Wednesday, November 13, 2019

A REPLACEMENT LIFE by Boris Fishman

Slava Gelman’s grandmother has just died.  She escaped a Jewish ghetto in Minsk, Belarus, at the age of 15.  Now it’s 2006, and she is eligible for restitution from the German government, if only she were still alive.  Slava’s grandfather wants to claim the benefits in his late wife’s stead, even though he is not eligible, and he knows just the person to fabricate his whereabouts during the war.  Slava is on the staff of a New York magazine, but he never actually writes anything.  At first he is alarmed by his grandfather’s suggestion that he pen some fiction on his behalf, but then Slava warms to the idea as a way to honor his grandmother’s suffering.  Things spiral out of hand, as Slava finds his talent in demand, when his grandfather’s friends seek him out to fabricate stories for them as well.  Slava has a certain amount of ambivalence about how he is attempting to bilk the German government, but he enjoys this work more than his unchallenging paying job.  He becomes romantically involved with the woman in the adjacent cubicle, whose job is, ironically, fact-checking.  He hilariously interrogates her about how she goes about her job without disclosing why he suddenly has an interest in exposing fraudulent copy.  I loved the storyline, but I was never really sure in which direction Slava’s moral compass was pointed.  More annoying was how the narrative was a little jumpy, and sometimes my mind did not make the leap immediately.  On the whole, though, the premise is fascinating from both an ethical and a literary standpoint, and the writing is superb.

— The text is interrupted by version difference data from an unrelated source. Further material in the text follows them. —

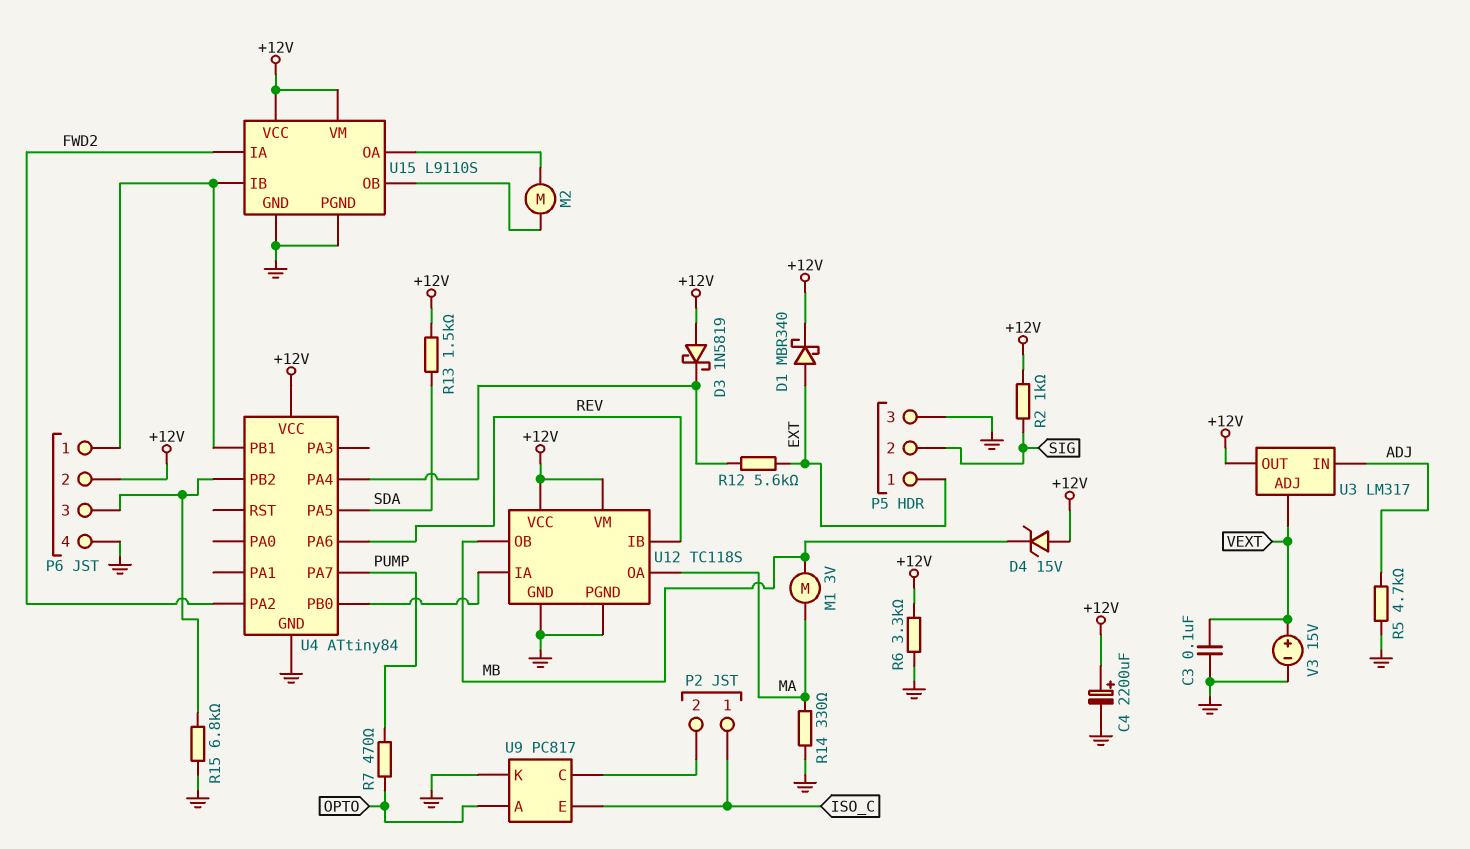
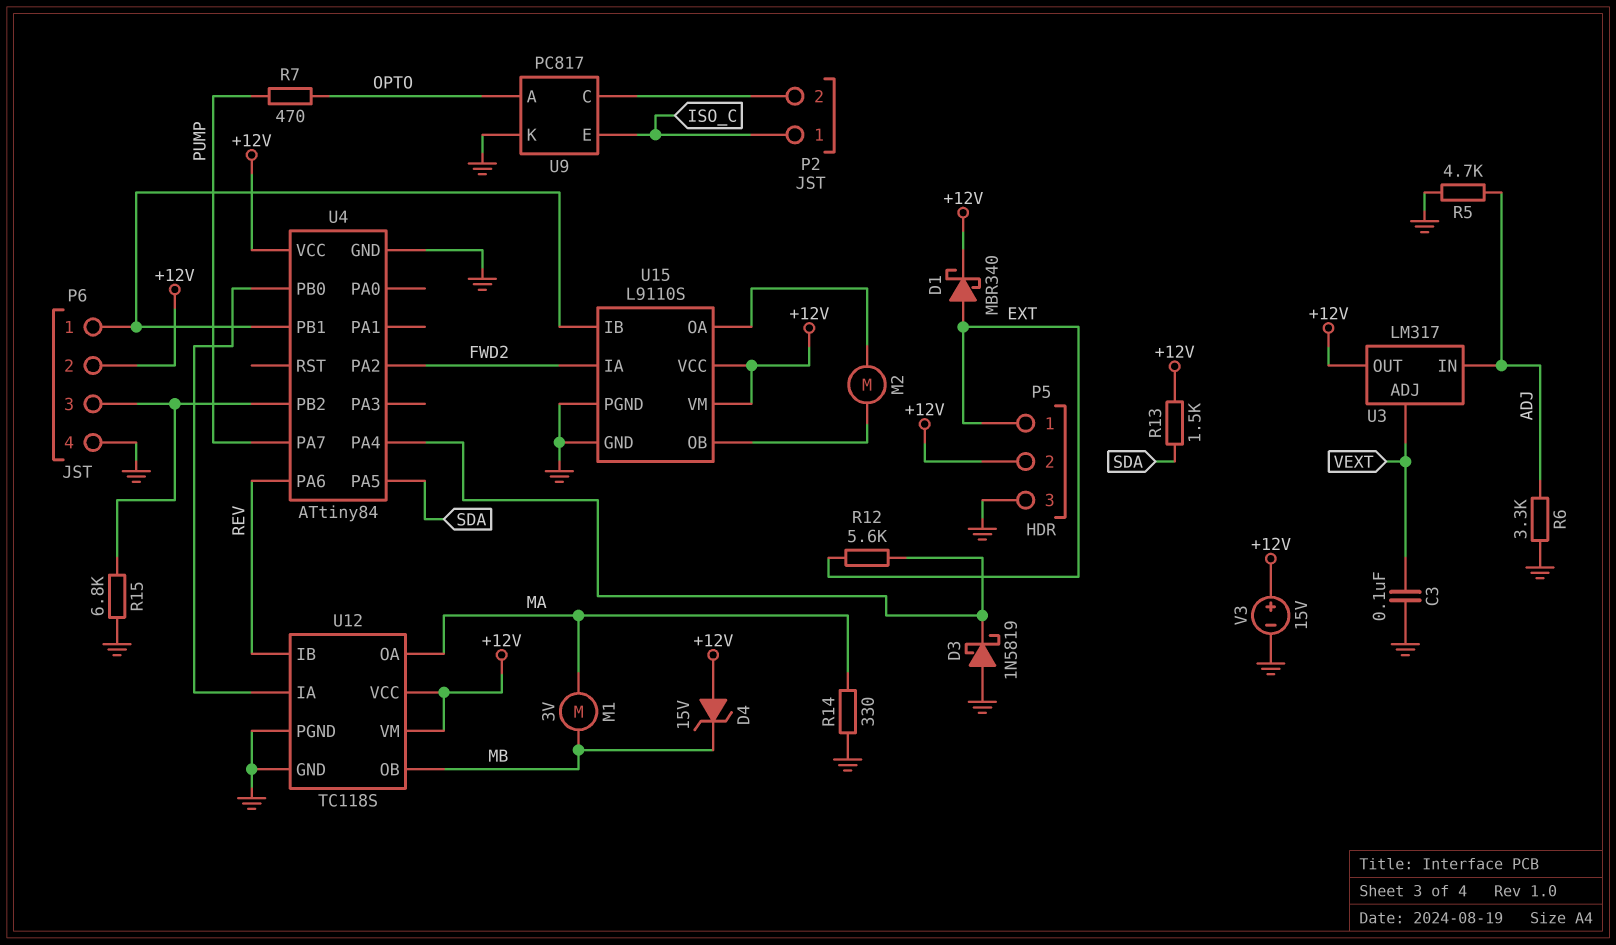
C4: 2200uF (plus +12V, minus GND) -> none
D3: schottky 1N5819 (A +12V, K U4/PA4) -> schottky 1N5819 (A GND, K U4/PA4)
P5 pin 2: SIG -> +12V
R2: 1k (+12V, SIG) -> none
R6: 3.3k (+12V, GND) -> 3.3k (ADJ, GND)
V3: 15V (plus VEXT, minus GND) -> 15V (plus +12V, minus GND)

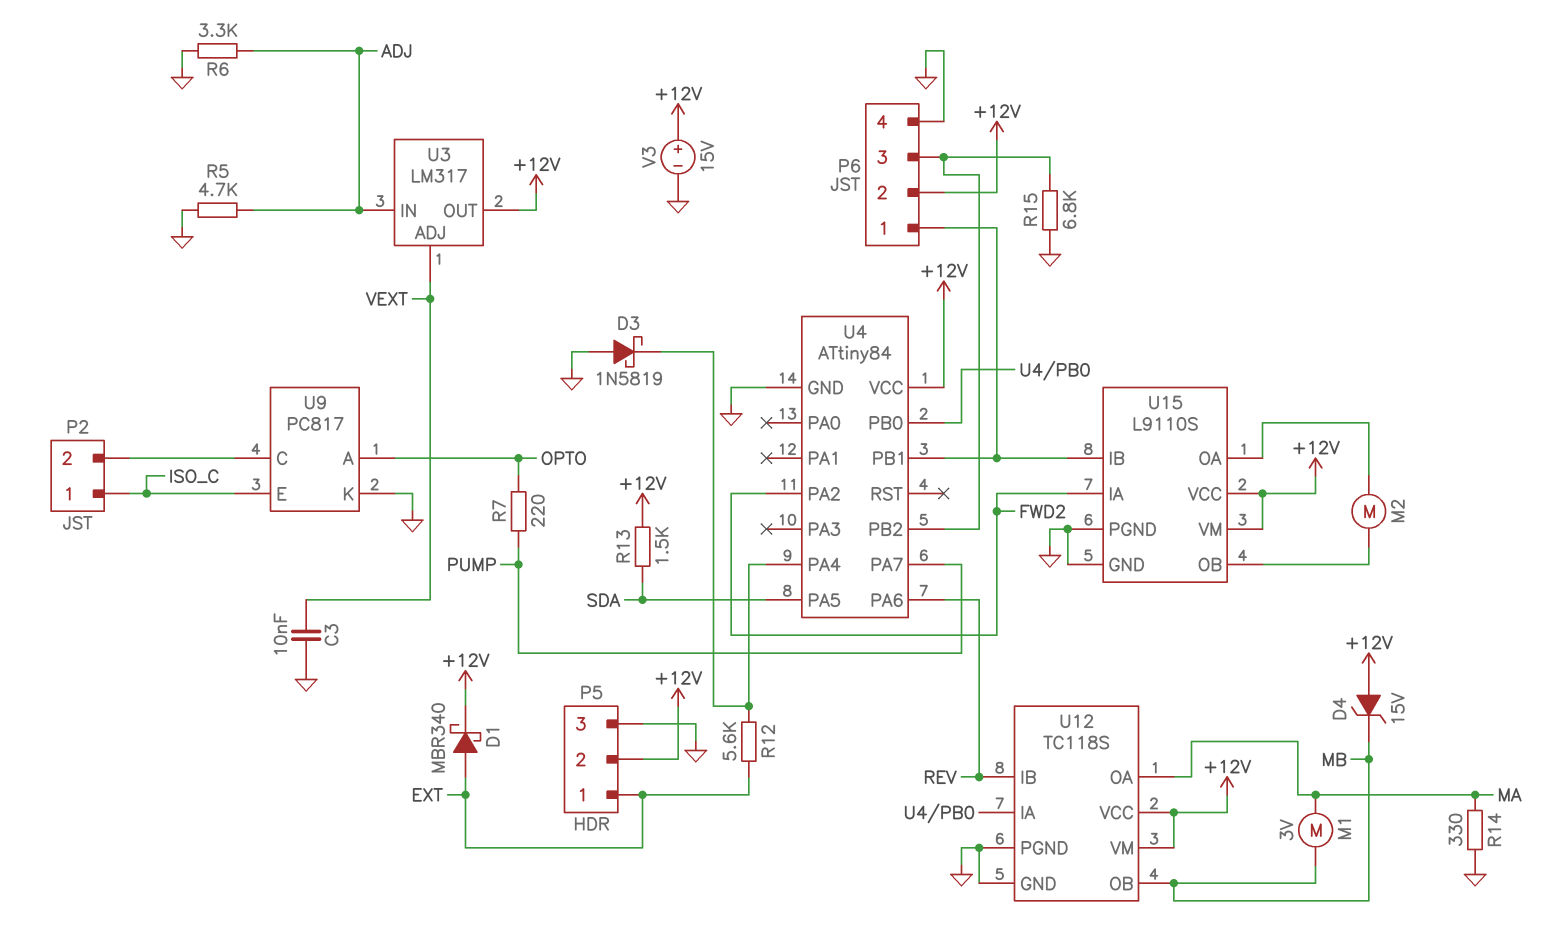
C3: 100nF (GND, VEXT) -> 10nF (GND, VEXT)
R7: 470 (OPTO, PUMP) -> 220 (OPTO, PUMP)

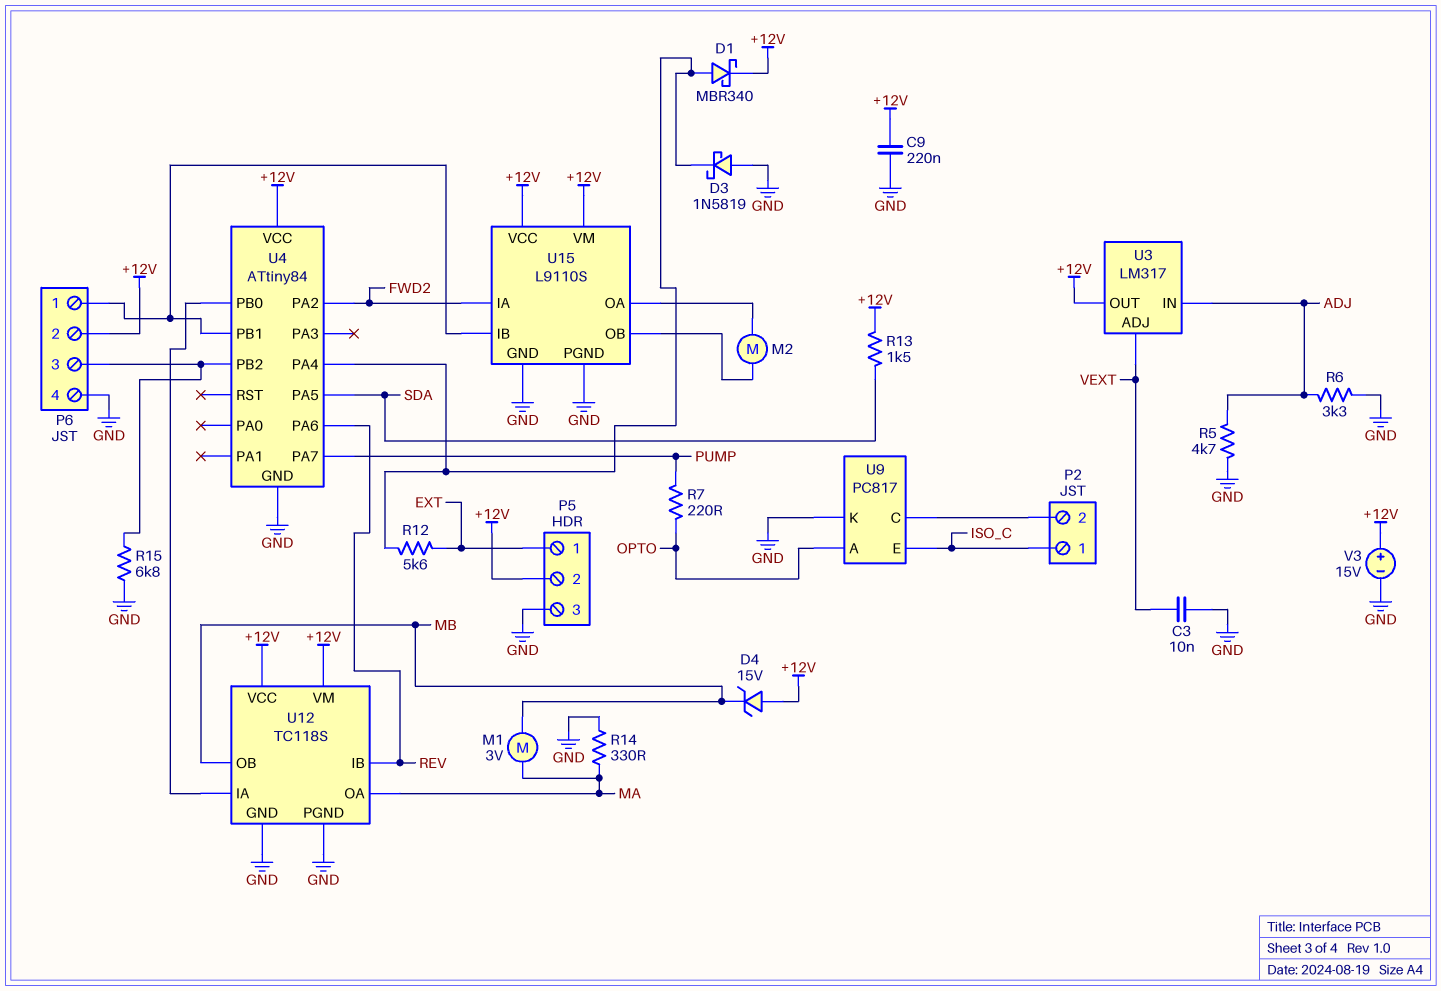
C9: none -> 220nF (+12V, GND)
D1: schottky MBR340 (A EXT, K +12V) -> schottky MBR340 (A U4/PA4, K +12V)

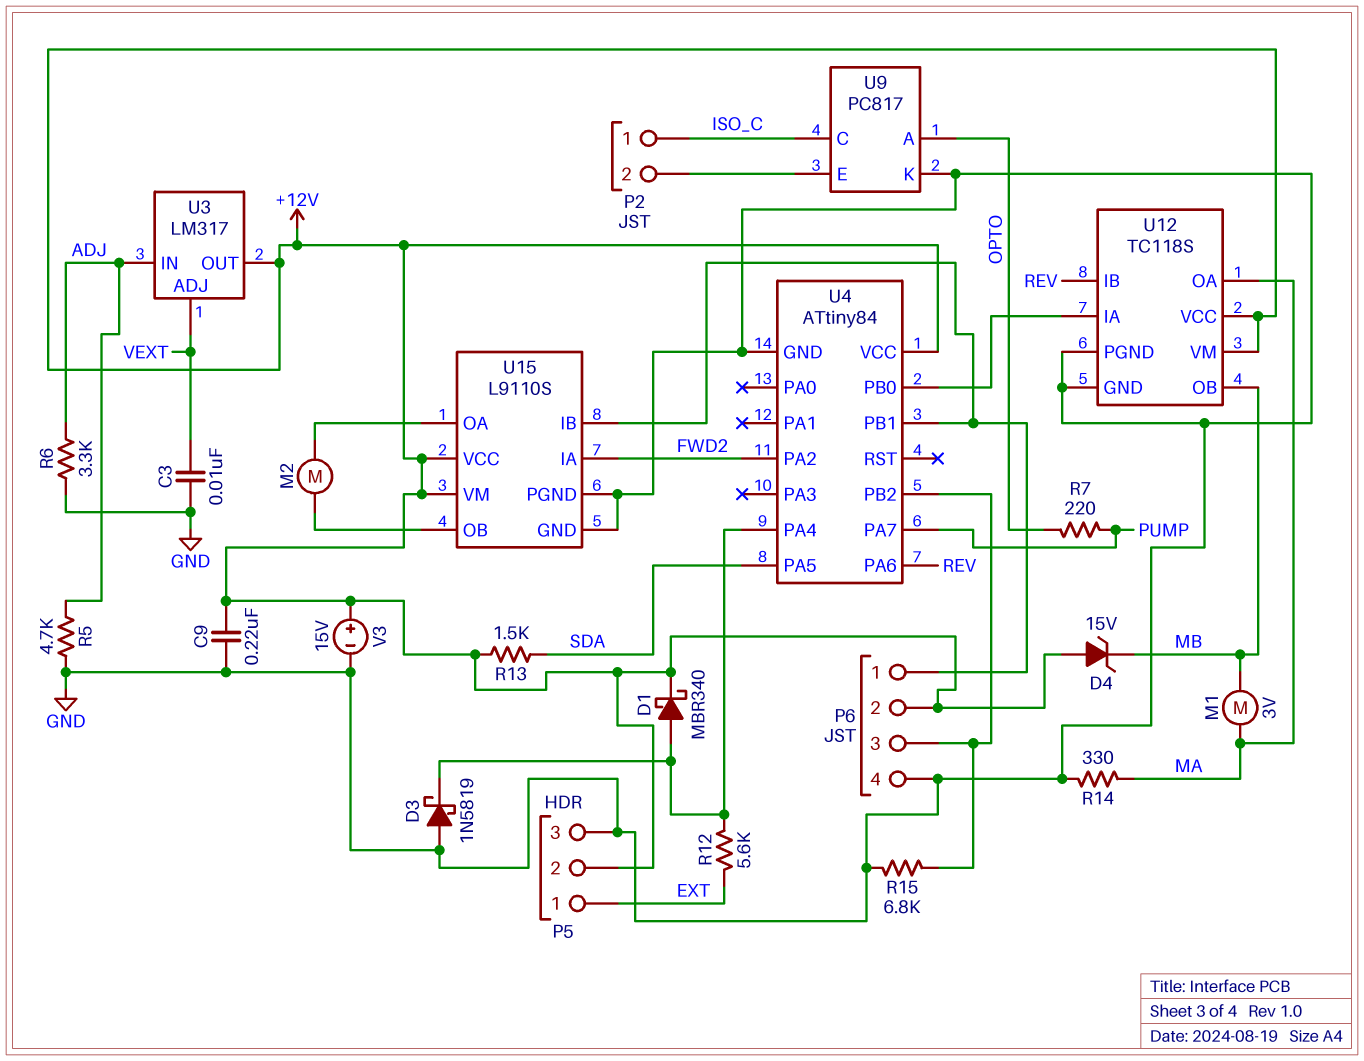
U9 pin C: P2/2 -> ISO_C
U9 pin E: ISO_C -> P2/2

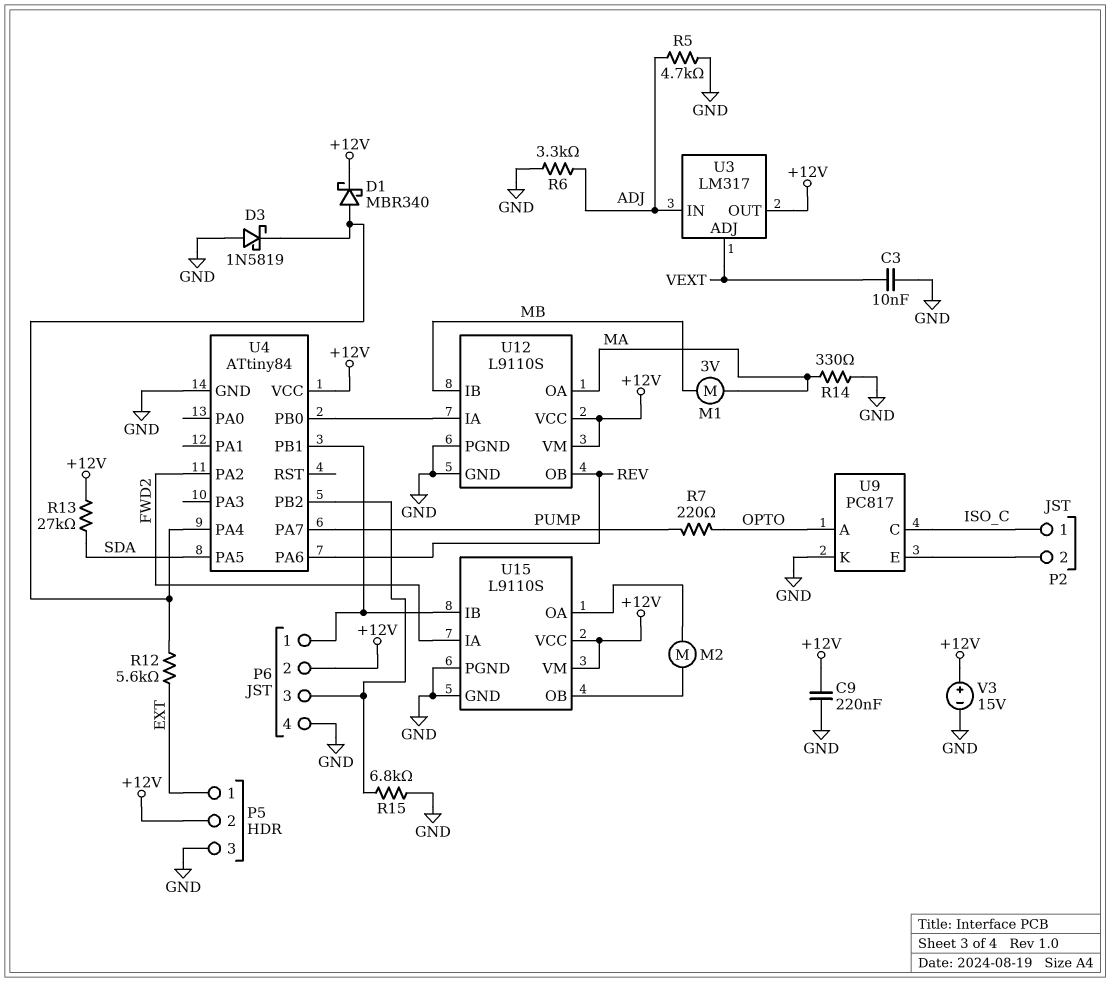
D4: zener 15V (A +12V, K MB) -> none
R13: 1.5k (+12V, SDA) -> 27k (+12V, SDA)
U12: TC118S -> L9110S
U12 pin IB: REV -> MB
U12 pin OB: MB -> REV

Wednesday, November 6, 2019

MOTHERLESS BROOKLYN by Jonathan Lethem

Lionel, the narrator of this noir crime novel, has Tourette’s syndrome, which causes him to utter nonsensical words and to touch things he has no business touching.  He works for L&L Car Service in Brooklyn, but it’s really a detective agency—kind of.  L&L’s owner is Frank Minna, who recruited all of his “agents” from an orphanage when they were teenagers.  Minna dies of a stab wound early in the novel, and Lionel decides to become a true detective and investigate Minna’s murder.  Dubbed “Freakshow” by Minna, he battles his Tourette’s every step of the way, but he is probably the smartest of the Minna men and therefore may have the best shot at discovering the truth.  Basically, this is a book about small-time wiseguys who don’t even carry firearms.  The author does a great job of generating a mood that mimics early twentieth century crime novels where the detective wore a fedora.  This novel even has a shady femme fatale in the person of Julia, Minna’s widow, who hightails it out of town as soon as she hears the news of her husband’s death.  The villains are a pair of mobsters, Matricardi and Rockaforte, known as The Clients, and the Fujisaki Corporation, which may be using a Zen studio as a front.  The conclusion of the book is a little rushed and not totally crystal clear to me, but the writing is excellent.  At one point, Lionel describes his tongue as feeling like “it had been bound in horseradish-and-cola-soaked plaster and left out on the moon overnight.”  Even if the storyline is a little thin, Lionel and his trippy exclamations are worth the ride.